The average college graduate, with all his advantages in some respects, is pathetically unfortunate in one particular. He is allowed to imagine - worse yet, he is confirmed in the wretched delusion - that the world is his oyster if he but elect to open it. To him the future is what Santa Claus is to the child, except that children are undeceived in good time. Even while the Santa Claus delusion lasts, they are on the one hand entertained by it and on the other unharmed. Not so with the college graduate. His Santa Claus delusion is not a source of innocent amusement ; it is the cause of years of unwholesome excitement and feverish hope. And no one undeceives him. Until disappointment has succeeded disappointment and deadening failure has at last crowned his middle life with thorns, he struggles blindly and painfully on, confident that the non-existent Santa Claus of his under- graduate days will yet fill his stockings. This is unfair to young men. Those who know the world owe it to them not to kindle false hopes. They owe it to them to tell the truth. No young man of good mettle would be discouraged by knowing the truth, and many might be saved by it from disaster.

When the graduate closes his college career, it is with the expectation, fostered by his elders throughout his youth, that although he may have a hard struggle in the world, he will surely conquer a place for himself if he has taken due advantage of what his college has offered him and shall lead an honorable and industrious life. He may see wrecks of past college commencements scattered all along the shores of business and professional life; but he has been told that these are attributable to individual defects, and with his narrow experience and implicit confidence in his seniors, he believes it. Student of economics though he may have been, the idea that economic conditions prevail which make what is called success impossible for the mass of men as ambitious and capable as himself never enters his mind.

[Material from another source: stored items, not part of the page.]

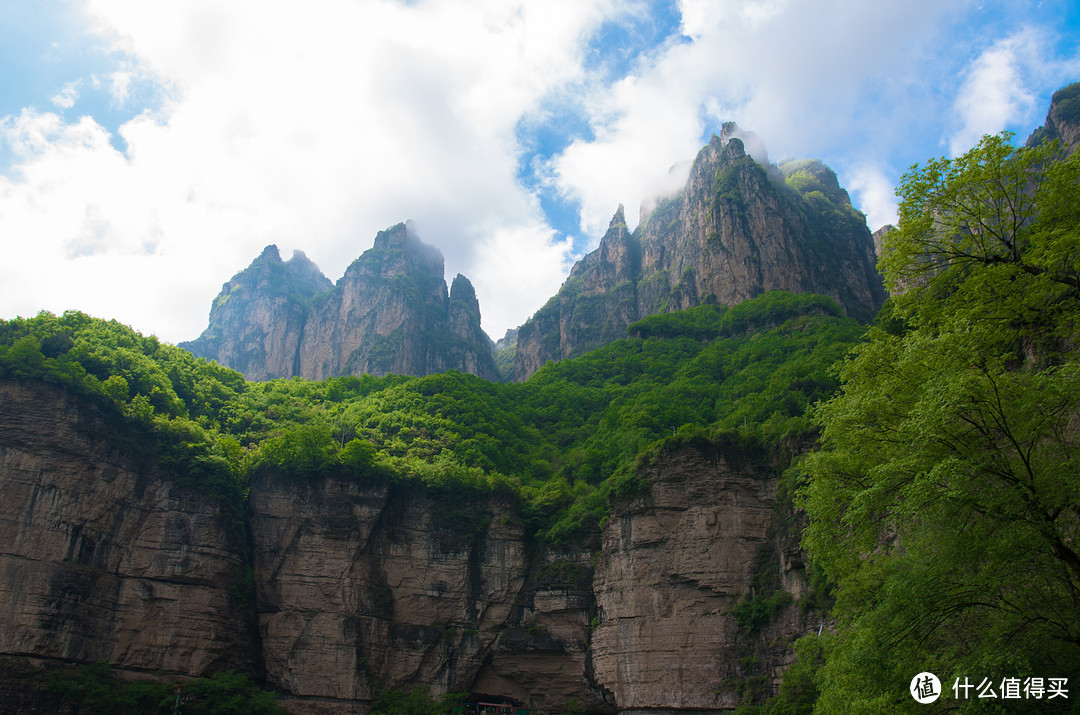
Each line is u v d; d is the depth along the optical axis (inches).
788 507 3422.7
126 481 4082.2
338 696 3976.4
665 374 6441.9
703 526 3678.6
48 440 3870.6
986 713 1139.3
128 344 5418.3
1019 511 1152.8
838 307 6924.2
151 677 3796.8
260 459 4515.3
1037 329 1341.0
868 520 1405.0
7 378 3905.0
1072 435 1315.2
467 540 4407.0
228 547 4183.1
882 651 1280.8
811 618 3070.9
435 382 6225.4
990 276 1347.2
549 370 7101.4
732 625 3442.4
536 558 4350.4
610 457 4872.0
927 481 1187.9
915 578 1249.4
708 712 3334.2
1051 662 1138.0
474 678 4153.5
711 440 3833.7
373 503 4389.8
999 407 1197.7
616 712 3828.7
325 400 6476.4
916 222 1476.4
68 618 3673.7
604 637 3818.9
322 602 4153.5
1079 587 1148.5
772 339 5994.1
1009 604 1182.3
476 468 4702.3
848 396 1544.0
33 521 3725.4
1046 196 1360.7
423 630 4212.6
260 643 4138.8
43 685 3489.2
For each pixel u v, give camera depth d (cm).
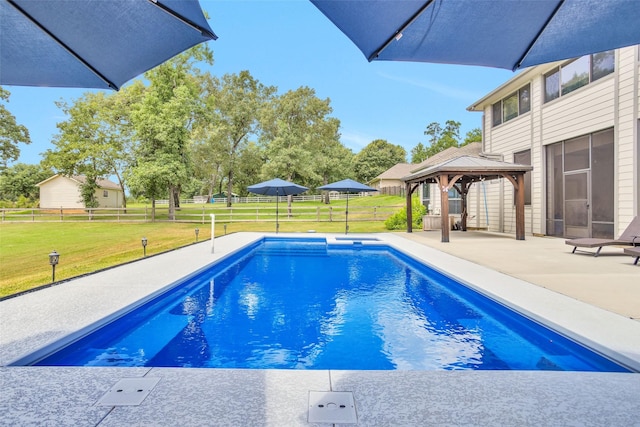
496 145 1475
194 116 2530
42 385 234
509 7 266
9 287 582
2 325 349
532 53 323
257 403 212
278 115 3341
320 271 767
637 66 843
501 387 235
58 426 188
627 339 308
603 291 478
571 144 1076
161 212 3027
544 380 245
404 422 193
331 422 193
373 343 367
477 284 521
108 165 2708
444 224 1062
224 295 568
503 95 1420
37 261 874
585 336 315
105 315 380
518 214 1095
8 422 191
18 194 4700
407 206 1427
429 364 316
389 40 299
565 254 809
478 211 1552
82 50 257
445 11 268
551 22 283
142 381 240
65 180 3350
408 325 424
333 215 2441
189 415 199
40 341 309
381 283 651
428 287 618
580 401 216
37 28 233
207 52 2406
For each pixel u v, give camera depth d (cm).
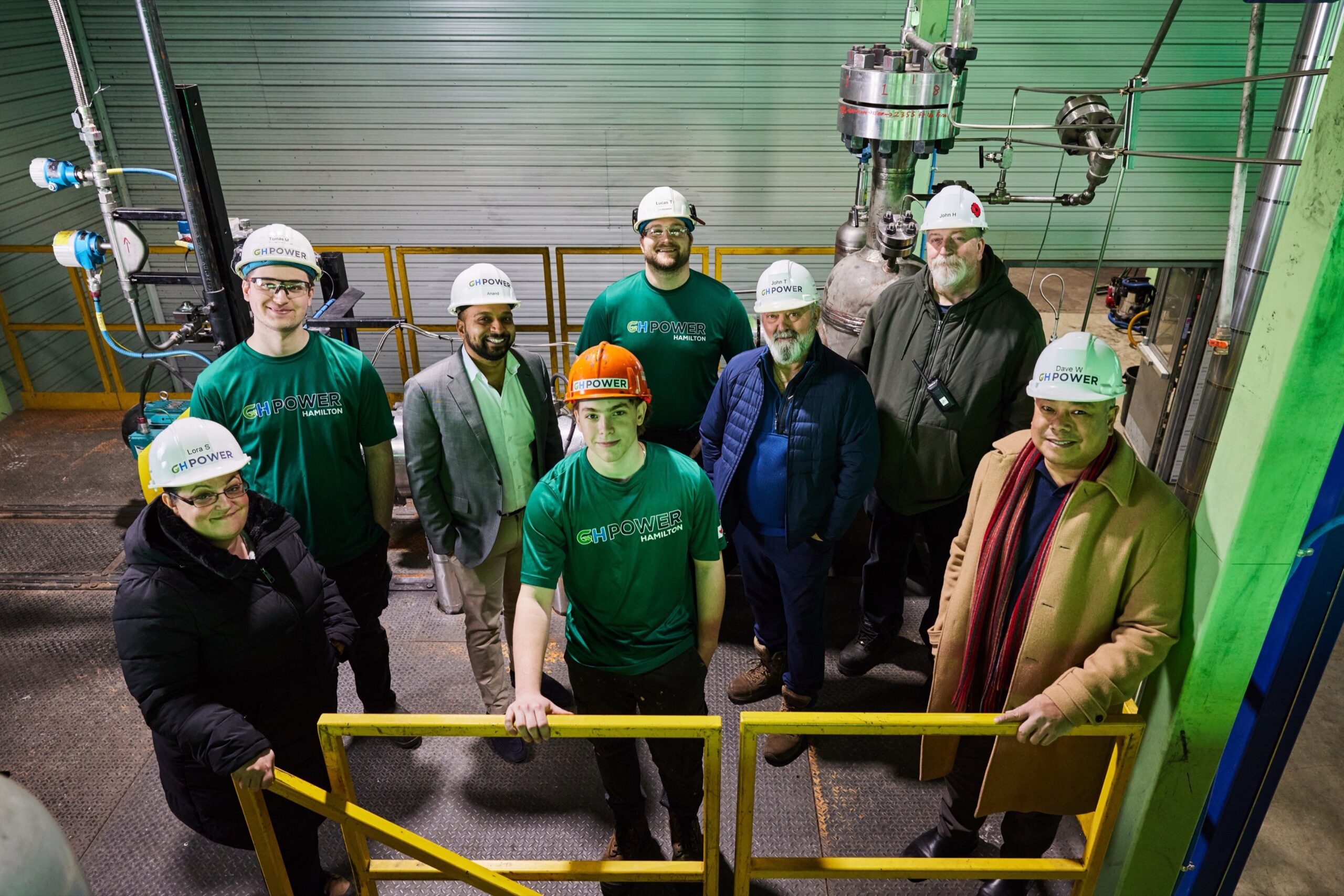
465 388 280
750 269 624
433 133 577
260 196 598
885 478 310
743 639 386
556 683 362
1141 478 196
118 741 337
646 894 276
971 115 538
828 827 297
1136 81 348
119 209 353
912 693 352
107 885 280
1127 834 228
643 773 320
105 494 498
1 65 550
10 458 536
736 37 547
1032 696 212
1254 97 319
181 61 561
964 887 280
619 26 545
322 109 571
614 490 219
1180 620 199
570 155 583
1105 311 795
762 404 281
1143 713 219
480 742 334
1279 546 181
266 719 224
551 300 575
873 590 347
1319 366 162
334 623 252
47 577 429
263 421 273
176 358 672
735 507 304
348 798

Yet the chances are very many to one that he will be sorely disappointed.

If disappointments of this kind were in the nature of things - if, for example, failure in life were like death in battle, an experience that must come inevitably to a certain proportion, and may as likely come to one as to another, regardless of personal merits or defects - it might be unwholesome pessimism to look forward to possible failure. The child-like optimism of most newfledged graduates would then be something to encourage. Better for each of them in that case that he take his own success for granted and be inspired by the thought, than that he risk losing heart in expectation of failure.

But these disappointments are not in the nature of things. They are abnormal. Due to social conditions which are traceable to man-made customs and laws at variance with the laws of nature, they may be and ought to be avoided. For that reason, the sooner college graduates learn to forecast the sickening failures that lie in the path of most of their number, the better for them and for all the rest of the world. While they are yet in their strength, they should be stimulated to turn their attention to the causes of almost universal failure in a world in which there ought to be almost universal success.